How do you decide what gets priority? How can you even know?
This is what has happened in real life. People started using modems on their land-lines. People got rid of their land-lines all together and used cell phones or voip as their sole voice line. People started communicating and doing business via email, text message, even facebook. Million dollar deals have been hashed out over blackberry messages. Relationships have been made and ended over IRC and SMS.
Meanwhile, the land-line voice network is orders of magnitude more expensive to operate even as it has become less relevant, because we thought we knew how to prioritize communications.
> But now it's a new "type" and Verizon is free to kick it into the QoS round-file tier to either blackmail payment or simply hamstring adoption.
This is what Google's looking to make sure doesn't happen. No one should be able to pay for a QoS tier or kick a competitor into a lower tier.
It's not perfect, but as an end user I'd rather have SIP traffic prioritized and take a chance that a non-prioritized upstart standard will take longer to catch on than my calls to drop.
Obviously the best scenario is a dramatic increase in network capacity so QoS is a non-issue, but that's not realistic in the short term.
How about a corollary: why should your neighbor's torrents slow down just because you are making a bunch of phone calls? (And remember, people are using torrents for legitimate purposes, like how Blizzard uses it to distribute purchased copies of Starcraft II.)

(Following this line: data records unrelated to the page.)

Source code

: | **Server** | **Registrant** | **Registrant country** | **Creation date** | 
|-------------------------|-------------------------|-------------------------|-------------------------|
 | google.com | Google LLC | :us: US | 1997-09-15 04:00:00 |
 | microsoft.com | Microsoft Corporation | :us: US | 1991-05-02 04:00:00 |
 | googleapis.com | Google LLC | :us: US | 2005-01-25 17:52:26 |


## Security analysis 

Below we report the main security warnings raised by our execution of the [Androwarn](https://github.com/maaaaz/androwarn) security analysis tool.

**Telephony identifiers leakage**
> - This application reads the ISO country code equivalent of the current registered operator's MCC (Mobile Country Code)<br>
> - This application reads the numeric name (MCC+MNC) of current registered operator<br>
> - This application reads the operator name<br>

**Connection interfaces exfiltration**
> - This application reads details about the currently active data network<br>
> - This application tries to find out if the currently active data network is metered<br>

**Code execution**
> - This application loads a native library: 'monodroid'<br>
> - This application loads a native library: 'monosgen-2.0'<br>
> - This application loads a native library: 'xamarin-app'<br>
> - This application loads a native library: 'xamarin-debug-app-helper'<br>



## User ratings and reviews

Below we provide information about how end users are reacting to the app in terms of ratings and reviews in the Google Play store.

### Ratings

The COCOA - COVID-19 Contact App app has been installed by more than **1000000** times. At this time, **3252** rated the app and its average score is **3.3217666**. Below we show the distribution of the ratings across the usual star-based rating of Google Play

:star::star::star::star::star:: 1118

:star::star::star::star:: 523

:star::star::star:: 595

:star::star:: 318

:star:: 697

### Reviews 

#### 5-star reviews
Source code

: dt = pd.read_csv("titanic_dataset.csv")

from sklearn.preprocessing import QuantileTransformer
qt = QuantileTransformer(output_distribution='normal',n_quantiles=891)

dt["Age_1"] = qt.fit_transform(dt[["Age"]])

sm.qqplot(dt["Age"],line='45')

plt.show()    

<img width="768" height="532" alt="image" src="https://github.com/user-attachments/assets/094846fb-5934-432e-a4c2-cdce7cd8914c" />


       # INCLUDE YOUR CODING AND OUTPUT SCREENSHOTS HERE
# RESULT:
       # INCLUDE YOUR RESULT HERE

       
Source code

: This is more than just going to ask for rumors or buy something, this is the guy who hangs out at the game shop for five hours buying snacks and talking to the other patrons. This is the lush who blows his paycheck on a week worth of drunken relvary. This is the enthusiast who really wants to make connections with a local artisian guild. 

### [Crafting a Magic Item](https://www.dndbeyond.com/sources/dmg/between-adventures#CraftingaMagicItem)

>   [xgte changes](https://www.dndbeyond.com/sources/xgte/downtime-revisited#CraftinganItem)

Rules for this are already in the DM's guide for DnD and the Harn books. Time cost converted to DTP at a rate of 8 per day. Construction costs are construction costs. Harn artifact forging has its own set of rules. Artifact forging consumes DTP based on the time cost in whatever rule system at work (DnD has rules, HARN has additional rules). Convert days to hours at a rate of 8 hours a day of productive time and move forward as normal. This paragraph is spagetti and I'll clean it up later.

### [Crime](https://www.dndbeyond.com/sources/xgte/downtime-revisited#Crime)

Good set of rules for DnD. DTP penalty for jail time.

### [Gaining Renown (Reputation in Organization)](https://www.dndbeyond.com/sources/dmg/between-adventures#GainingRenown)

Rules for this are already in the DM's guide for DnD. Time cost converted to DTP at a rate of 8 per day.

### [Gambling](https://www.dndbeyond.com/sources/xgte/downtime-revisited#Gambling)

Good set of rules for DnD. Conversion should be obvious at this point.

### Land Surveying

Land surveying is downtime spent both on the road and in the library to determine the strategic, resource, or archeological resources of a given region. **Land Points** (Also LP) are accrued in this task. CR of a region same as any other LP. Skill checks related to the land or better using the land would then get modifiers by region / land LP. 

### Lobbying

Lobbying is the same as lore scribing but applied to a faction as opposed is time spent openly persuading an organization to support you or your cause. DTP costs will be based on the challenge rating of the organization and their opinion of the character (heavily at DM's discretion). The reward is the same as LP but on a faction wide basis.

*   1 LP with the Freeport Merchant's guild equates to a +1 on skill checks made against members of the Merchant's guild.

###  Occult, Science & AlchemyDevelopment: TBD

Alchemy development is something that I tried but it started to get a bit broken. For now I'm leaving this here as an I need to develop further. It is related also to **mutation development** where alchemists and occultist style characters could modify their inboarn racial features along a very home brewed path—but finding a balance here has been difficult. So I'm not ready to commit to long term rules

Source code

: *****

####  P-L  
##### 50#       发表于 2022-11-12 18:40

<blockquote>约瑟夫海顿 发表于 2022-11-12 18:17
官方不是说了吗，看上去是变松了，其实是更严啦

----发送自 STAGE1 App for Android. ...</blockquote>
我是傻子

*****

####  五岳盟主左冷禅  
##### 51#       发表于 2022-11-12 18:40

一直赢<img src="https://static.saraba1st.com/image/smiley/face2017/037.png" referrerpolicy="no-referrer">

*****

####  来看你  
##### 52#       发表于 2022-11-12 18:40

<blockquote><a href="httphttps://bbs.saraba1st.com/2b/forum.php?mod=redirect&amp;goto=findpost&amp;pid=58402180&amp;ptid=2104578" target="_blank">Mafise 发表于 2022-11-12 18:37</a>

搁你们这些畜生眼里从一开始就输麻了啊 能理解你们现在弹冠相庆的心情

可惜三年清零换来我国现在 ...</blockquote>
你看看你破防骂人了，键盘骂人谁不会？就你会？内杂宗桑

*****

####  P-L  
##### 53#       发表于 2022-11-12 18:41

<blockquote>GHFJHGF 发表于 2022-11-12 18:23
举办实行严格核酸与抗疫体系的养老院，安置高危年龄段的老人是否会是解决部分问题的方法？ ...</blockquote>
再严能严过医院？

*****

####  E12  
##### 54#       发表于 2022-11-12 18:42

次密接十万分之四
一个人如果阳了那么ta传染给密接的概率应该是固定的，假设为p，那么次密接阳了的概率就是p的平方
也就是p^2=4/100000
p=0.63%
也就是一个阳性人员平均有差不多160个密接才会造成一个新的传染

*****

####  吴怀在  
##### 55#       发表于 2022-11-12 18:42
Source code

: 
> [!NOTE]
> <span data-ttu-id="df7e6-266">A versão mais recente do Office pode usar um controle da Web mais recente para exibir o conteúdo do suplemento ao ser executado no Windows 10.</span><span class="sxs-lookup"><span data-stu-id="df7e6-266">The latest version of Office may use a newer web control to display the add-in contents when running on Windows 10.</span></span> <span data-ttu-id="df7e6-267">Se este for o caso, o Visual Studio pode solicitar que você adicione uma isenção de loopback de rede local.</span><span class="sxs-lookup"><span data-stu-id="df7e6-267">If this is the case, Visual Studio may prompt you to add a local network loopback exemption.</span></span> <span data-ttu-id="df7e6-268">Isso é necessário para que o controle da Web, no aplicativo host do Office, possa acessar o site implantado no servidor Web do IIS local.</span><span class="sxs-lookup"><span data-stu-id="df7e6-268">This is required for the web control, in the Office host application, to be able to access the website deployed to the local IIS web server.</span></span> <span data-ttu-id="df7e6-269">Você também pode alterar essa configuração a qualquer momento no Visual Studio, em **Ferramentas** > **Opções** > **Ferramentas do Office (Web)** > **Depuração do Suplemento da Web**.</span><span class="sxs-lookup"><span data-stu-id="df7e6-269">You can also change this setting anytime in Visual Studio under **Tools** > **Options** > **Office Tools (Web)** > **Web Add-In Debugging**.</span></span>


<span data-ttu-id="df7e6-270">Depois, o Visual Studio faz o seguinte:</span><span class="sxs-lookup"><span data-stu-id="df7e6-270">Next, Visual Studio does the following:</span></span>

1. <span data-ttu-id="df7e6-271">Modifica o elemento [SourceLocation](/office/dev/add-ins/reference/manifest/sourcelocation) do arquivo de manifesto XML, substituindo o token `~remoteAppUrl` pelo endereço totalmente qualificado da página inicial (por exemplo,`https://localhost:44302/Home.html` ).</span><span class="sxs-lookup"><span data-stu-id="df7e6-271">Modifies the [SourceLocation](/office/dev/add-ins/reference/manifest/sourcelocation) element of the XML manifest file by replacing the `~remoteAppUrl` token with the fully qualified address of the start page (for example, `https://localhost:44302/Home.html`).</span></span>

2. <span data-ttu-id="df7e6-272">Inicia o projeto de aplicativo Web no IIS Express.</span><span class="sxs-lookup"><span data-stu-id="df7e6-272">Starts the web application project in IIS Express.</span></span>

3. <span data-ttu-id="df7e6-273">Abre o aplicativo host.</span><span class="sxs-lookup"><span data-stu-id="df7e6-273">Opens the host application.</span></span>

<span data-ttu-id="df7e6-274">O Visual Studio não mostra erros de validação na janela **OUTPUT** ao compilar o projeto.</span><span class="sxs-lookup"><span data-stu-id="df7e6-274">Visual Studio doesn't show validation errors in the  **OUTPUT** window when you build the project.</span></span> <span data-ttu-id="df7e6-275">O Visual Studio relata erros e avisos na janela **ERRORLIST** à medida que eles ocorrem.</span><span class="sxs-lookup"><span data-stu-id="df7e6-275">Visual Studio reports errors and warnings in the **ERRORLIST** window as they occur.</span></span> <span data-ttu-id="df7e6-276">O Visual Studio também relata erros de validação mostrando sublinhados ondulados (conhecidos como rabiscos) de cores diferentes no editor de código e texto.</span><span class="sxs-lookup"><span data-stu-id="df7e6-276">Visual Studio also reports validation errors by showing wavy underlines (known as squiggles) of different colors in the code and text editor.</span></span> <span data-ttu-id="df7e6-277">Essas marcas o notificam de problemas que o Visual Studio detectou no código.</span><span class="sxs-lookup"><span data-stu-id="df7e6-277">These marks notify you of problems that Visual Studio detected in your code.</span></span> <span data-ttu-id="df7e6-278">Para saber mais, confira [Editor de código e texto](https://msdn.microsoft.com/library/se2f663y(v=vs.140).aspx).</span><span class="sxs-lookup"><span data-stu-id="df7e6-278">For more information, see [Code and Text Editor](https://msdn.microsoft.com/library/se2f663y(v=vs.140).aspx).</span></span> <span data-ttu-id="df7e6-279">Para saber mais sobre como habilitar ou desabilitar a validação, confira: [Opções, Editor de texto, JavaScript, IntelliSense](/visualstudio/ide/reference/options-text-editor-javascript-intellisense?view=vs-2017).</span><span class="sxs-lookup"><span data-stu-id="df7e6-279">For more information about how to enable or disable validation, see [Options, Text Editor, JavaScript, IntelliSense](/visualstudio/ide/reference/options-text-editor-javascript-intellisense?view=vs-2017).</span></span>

That's a 'fix' if network capacity were infinite. You can rephrase your corollary as 'why should my VOIP calls drop just because I'm downloading StarCraft II'. There isn't anything inherently evil in the notion that you might want to prioritize, say, latency-dependent traffic over traffic that isn't.
Haven't people done studies on this and found that the cost to implement QoS is greater than the cost to just increase network bandwidth? That may not hold forever, but it holds now in the U.S.
Current residential broadband lines in the U.S. could go much faster with zero technical effort. They're capped because Verizon and Comcast only give you enough bandwidth to make sure that you get more than you would with a competitor. They hold the rest in reserve so that they can raise speeds and please customers easily when a competitor raises speeds.
We've got the slowest Internet speeds in the developed world, and you can bet it isn't because of technological reasons:
My point was that 'adding bandwidth' is not actually a solution to congestion-related problems. Double the bandwidth, now StartCraft II downloads in two instead of four hours, during which time your VOIP calls still drop. This is not unlike a problem urban planners have run across - adding lanes to a thoroughfare often does not relieve traffic congestion. So unless you can add bandwidth indefinitely so that there is never, ever any congestion, the issues are somewhat orthogonal.
Spoken like someone who doesn't understand QoS. QoS uses latency-aware networking to push low-latency packets closer to the top of the queue. That doesn't necessarily mean that they get full bandwidth priority. VoIP calls may delay Bittorrent packets by a couple tenths of a second. In other words, low-latency applications are usually inelastic, while file transfers are usually elastic.
Far be it from me to encourage the fostering of bureaucracy, but this is one case where a consortium with a self-governing body might actually be in order.
Imagine an industry-wide QOS board. The board solicits input and transparently sets standards for types of traffic and the priority they recommend giving them. Then providers who have signed on to the charter agree to prioritize exactly according to these standards. The board reconvenes annually to examine current technological trends and review and update their recommendations.